On Sunday, anti-poverty organisation Oxfam released a report that found that from March 2020 to March 2022, some 573 people became new billionaires.

Meanwhile, this year alone Oxfam expects more than 260 million people to be pushed into extreme poverty — or living on less than $1.90 (£1.51) per day — worldwide, a rate of one million people falling into extreme poverty every 33 hours.

The COVID-19 pandemic is “set to drive the biggest systemic increase in income inequality ever seen,” according to the group.

Currently, the world’s 10 richest men own more wealth than the bottom 40% of humanity, or 3.1 billion people.

Lockdowns in the UK pushed almost a million people into poverty between spring 2020 and 2021, while over in the US, the Covid related economic crisis left tens of millions of people jobless and struggling financially.

One million people have died in the last two years from coronavirus in the US alone, a staggering loss. Black and Latinx people were about twice as likely to die from the virus than white people.

“It’s no accident that we are seeing staggering levels of inequality in the US and globally. It’s by deliberate design,” Abby Maxman, Oxfam America’s president, said in a release.

“For decades, the ultra-wealthy and corporations have used their economic might to pressure those in power to write the rules so they can avoid taxes, pay poverty wages and skirt responsibility,” Maxman added. “Meanwhile, working families are feeling the sharp edge of economic insecurity and loss of hope in the future.”

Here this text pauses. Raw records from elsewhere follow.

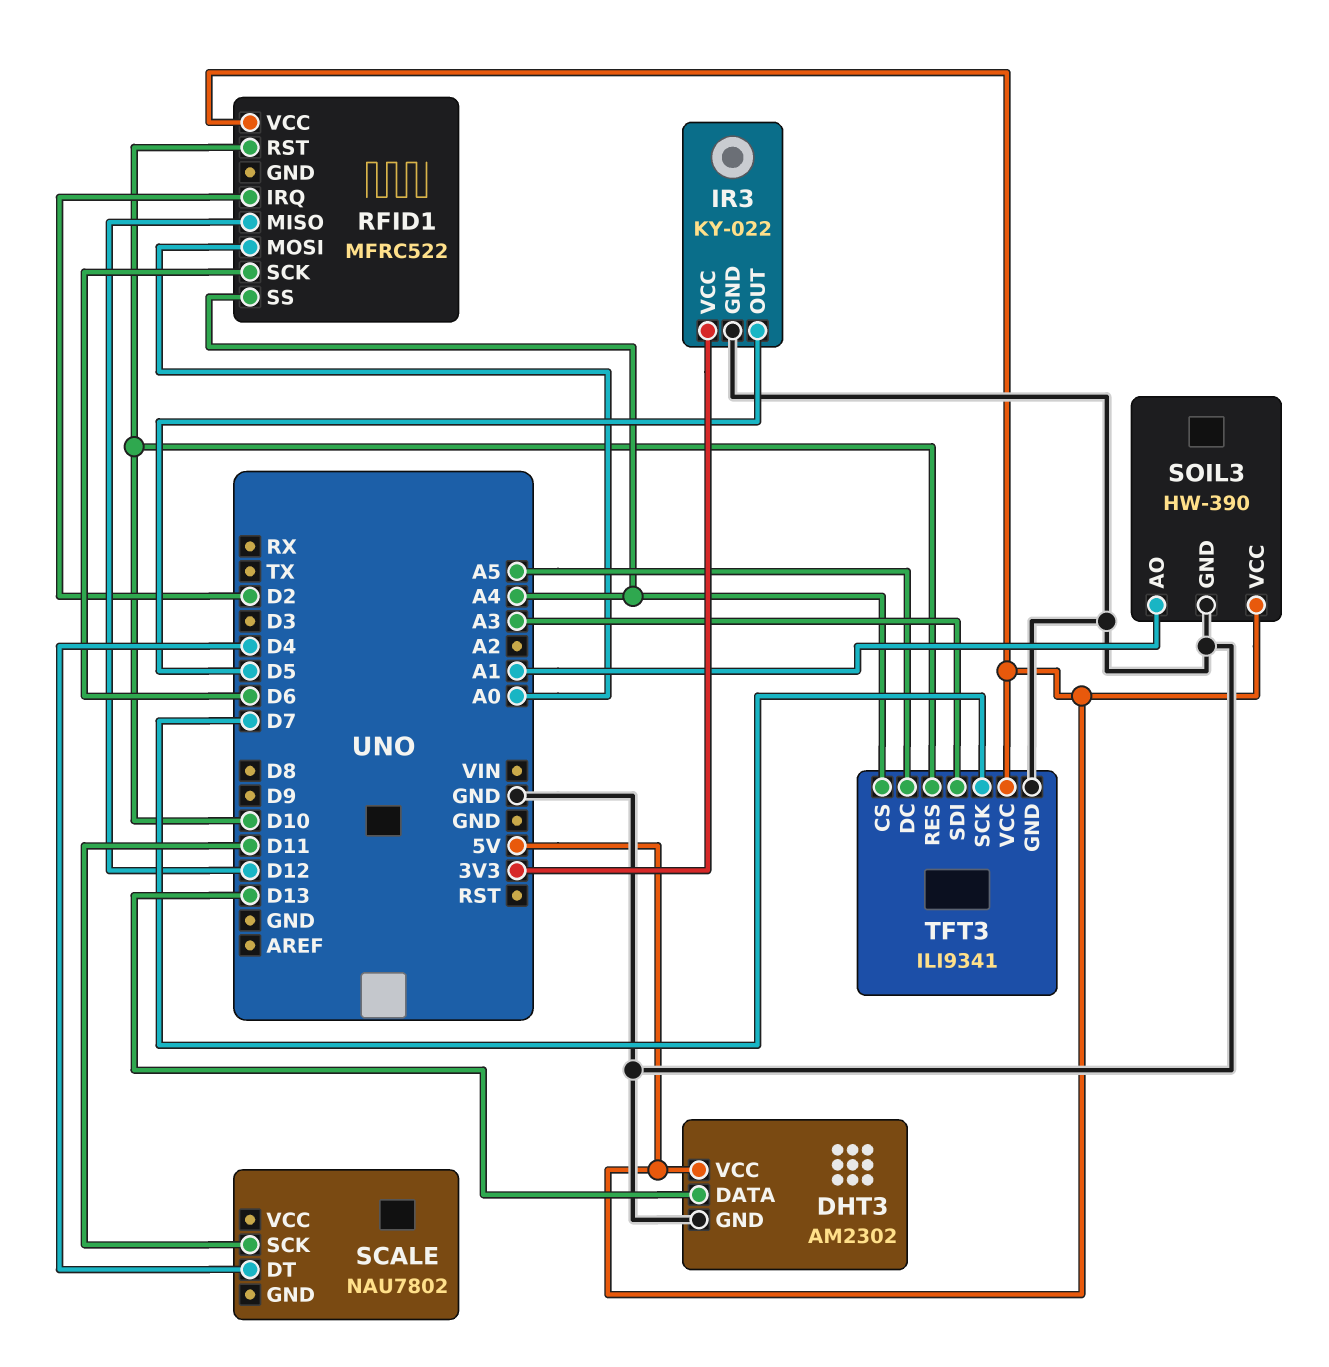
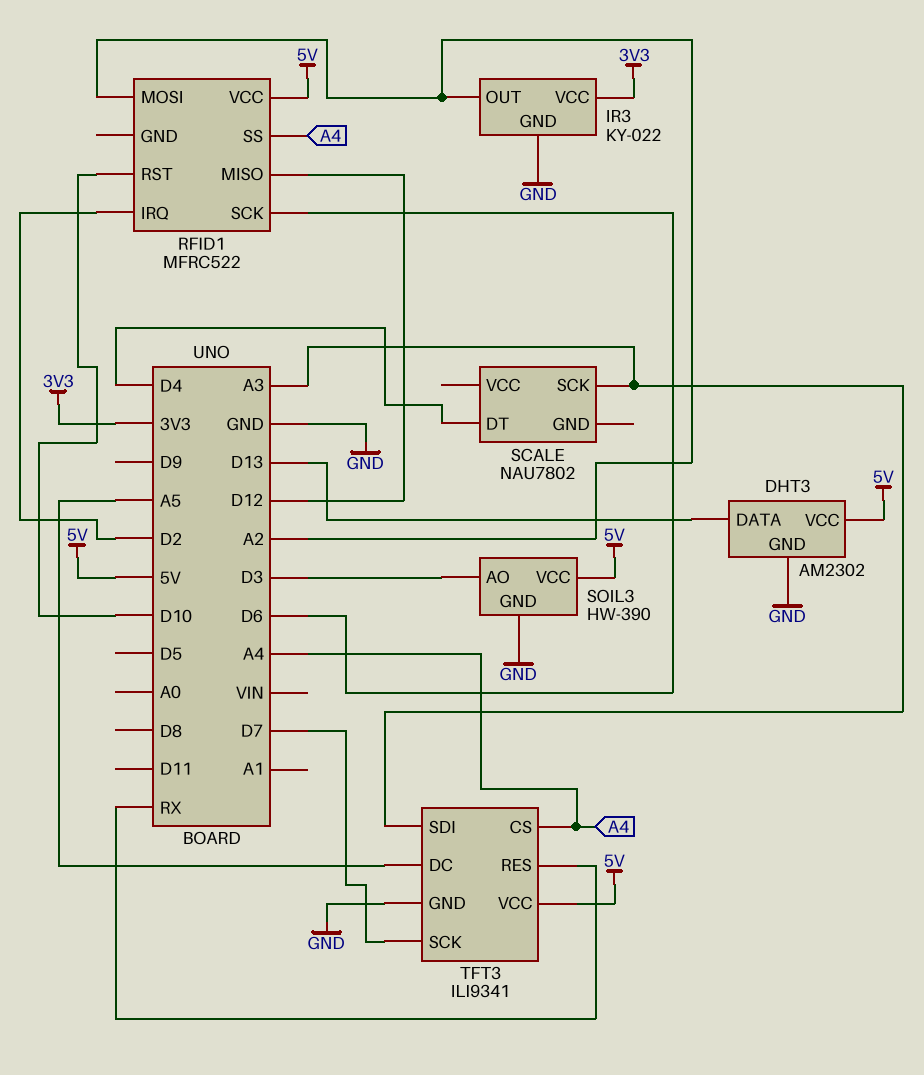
IR3 pin OUT: D5 -> A2
RFID1 pin MOSI: A0 -> A2
SCALE pin SCK: D11 -> A3
SOIL3 pin AO: A1 -> D3
TFT3 pin RES: D10 -> RX

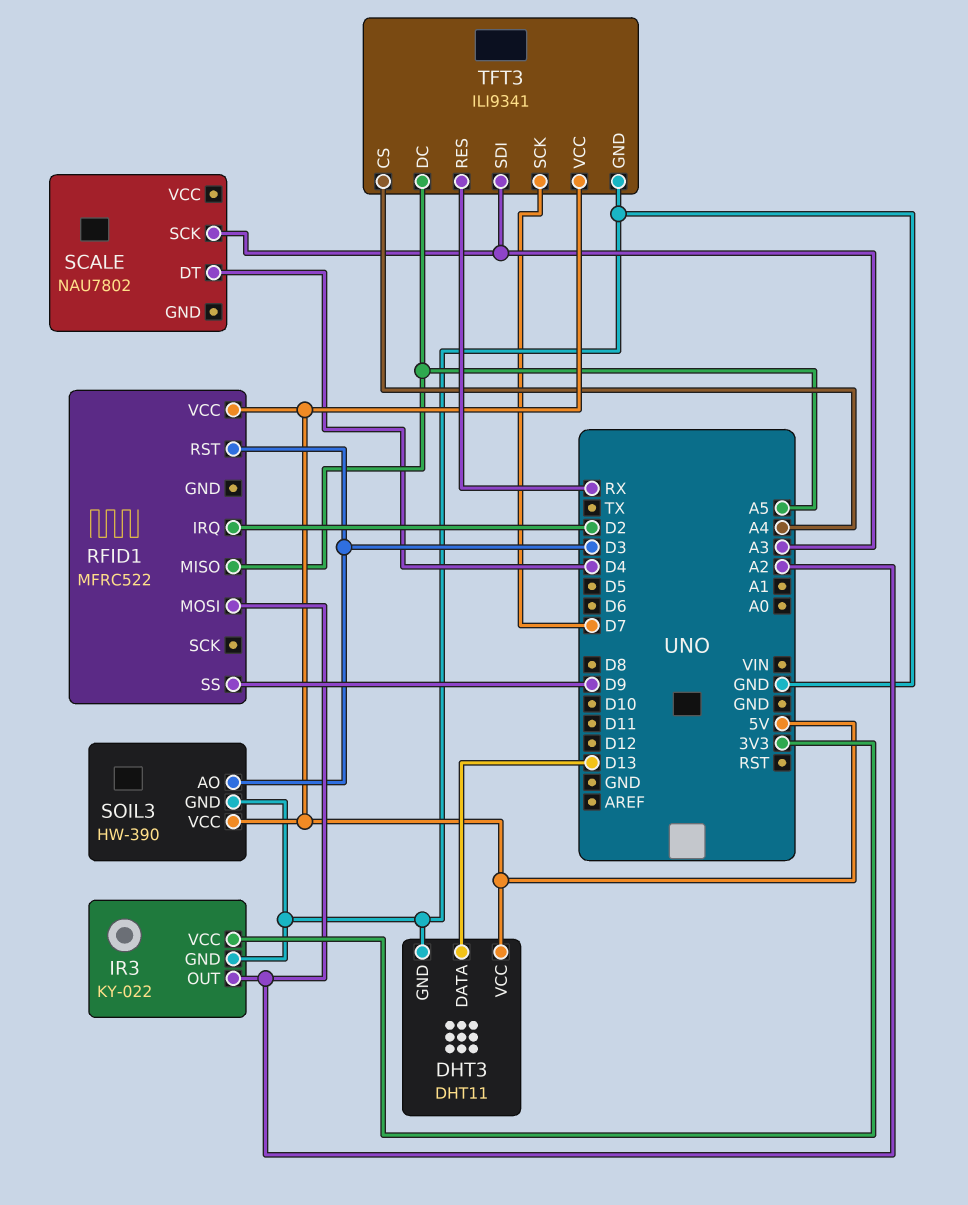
DHT3: AM2302 -> DHT11
RFID1 pin MISO: D12 -> A5
RFID1 pin RST: D10 -> D3
RFID1 pin SCK: D6 -> none
RFID1 pin SS: A4 -> D9

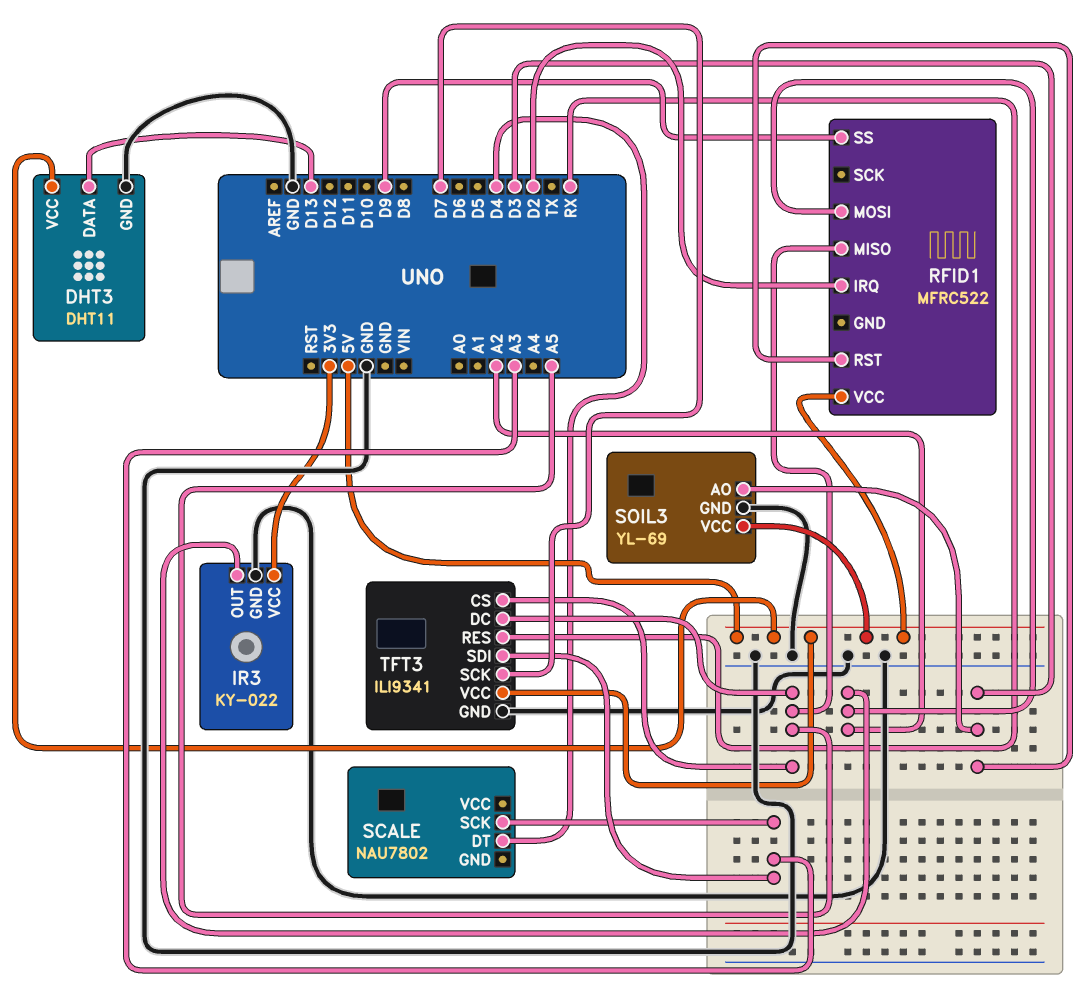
SOIL3: HW-390 -> YL-69
TFT3 pin CS: A4 -> A5

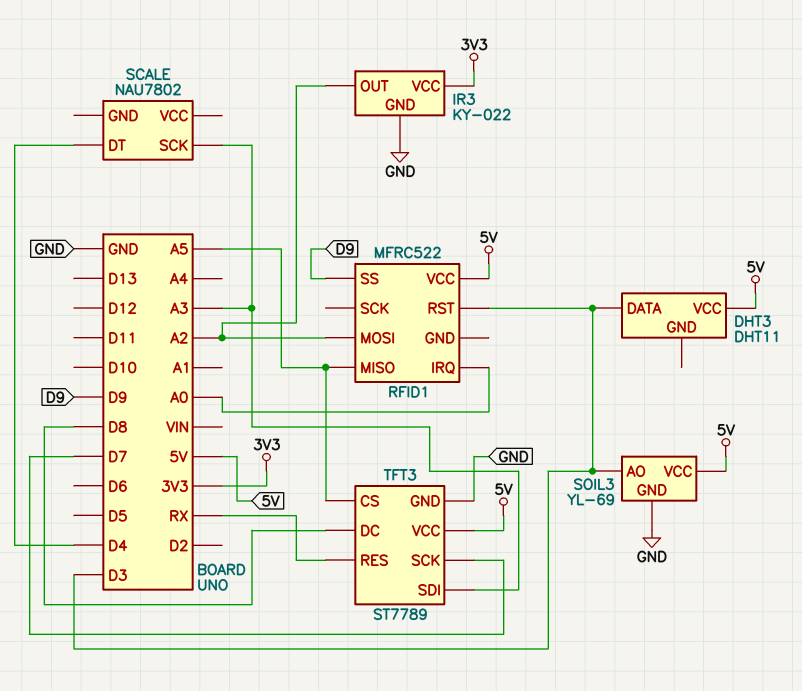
DHT3 pin DATA: D13 -> D3
DHT3 pin GND: GND -> none
RFID1 pin IRQ: D2 -> A0
TFT3: ILI9341 -> ST7789
TFT3 pin DC: A5 -> D8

During the pandemic, the over 2,000 billionaires in the world increased their collective worth by $3.78 trillion (£3.01 trillion) or 42%, in two years.

Currently, the world’s billionaires hold wealth equivalent to 13.9% of global Gross Domestic Product — up from 4.4% of world GDP in 2000.

Meanwhile, the cost of living crisis is gripping the UK, as inflation reaches 10.9% for Britain’s poorest.

The report had one principal recommendation: tax the rich. Oxfam suggested “one-off solidarity taxes” on billionaires’ increased wealth during the pandemic, as well as a permanent, progressive wealth tax of 2% on wealth above $5 million (£3.98 million) and 5% for wealth above $1 billion (£0.8 billion).